À Féministes Plurielles, on avait envie de parler d’un sujet qui nous titille depuis un moment. Et puis un événement nous a poussé.e.s à nous exprimer.

C’est avec fierté, mais non sans tristesse, que nous avons participé à la Women’s March à Nantes le 21 janvier dernier. Nous avons répondu à l’appel lancé par le Planning Familial et c’est avec plaisir que nous avons signé ce même appel.

Malheureusement, l’une de nos bénévoles a subi des critiques violentes sur notre position par rapport au voile, et s’est vue refuser la légitimité de manifester en tant qu’association féministe, de la part d’une féministe anti-voile. En effet pour cette personne, nous n’avons “rien à faire à cette marche”, nous sommes “irresponsables” et défendons une position “intolérable car encourageant l’intégrisme religieux”, et car nous soutenons l’association Lallab qui est “indigéniste et raciste anti-blancs” car soutenant des événements décoloniaux en non-mixité.

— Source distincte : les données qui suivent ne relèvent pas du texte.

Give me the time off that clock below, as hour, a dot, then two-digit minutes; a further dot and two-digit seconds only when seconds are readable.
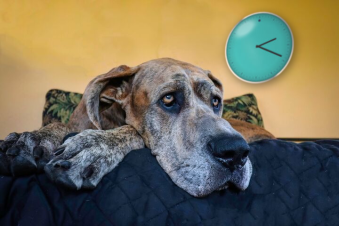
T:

Même si l’échange s’est finalement bien déroulé et terminé, il avait néanmoins commencé dans un manque de bienveillance certain. Cet événement cristallise des remarques, des rejets purs et simples (parfois d’associations féministes), des messages que nous recevons régulièrement adoptant le même ton.

Par conséquent, il nous semblait essentiel de clarifier certains points :

– Nous sommes et resterons pro-choix en ce qui concerne le voile, et pro-sexe. Les raisons de ces positions sont expliquées sur notre site. Contrairement à ce que beaucoup semblent croire, notre position est réfléchie : nous nous sommes renseignées sur le sujet, avons discuté avec différentes personnes musulmanes, voilées ou non, nous avons lu différents écrits sur le sujet. Nous connaissons les autres positions qui existent à propos du voile, ainsi que les arguments associés.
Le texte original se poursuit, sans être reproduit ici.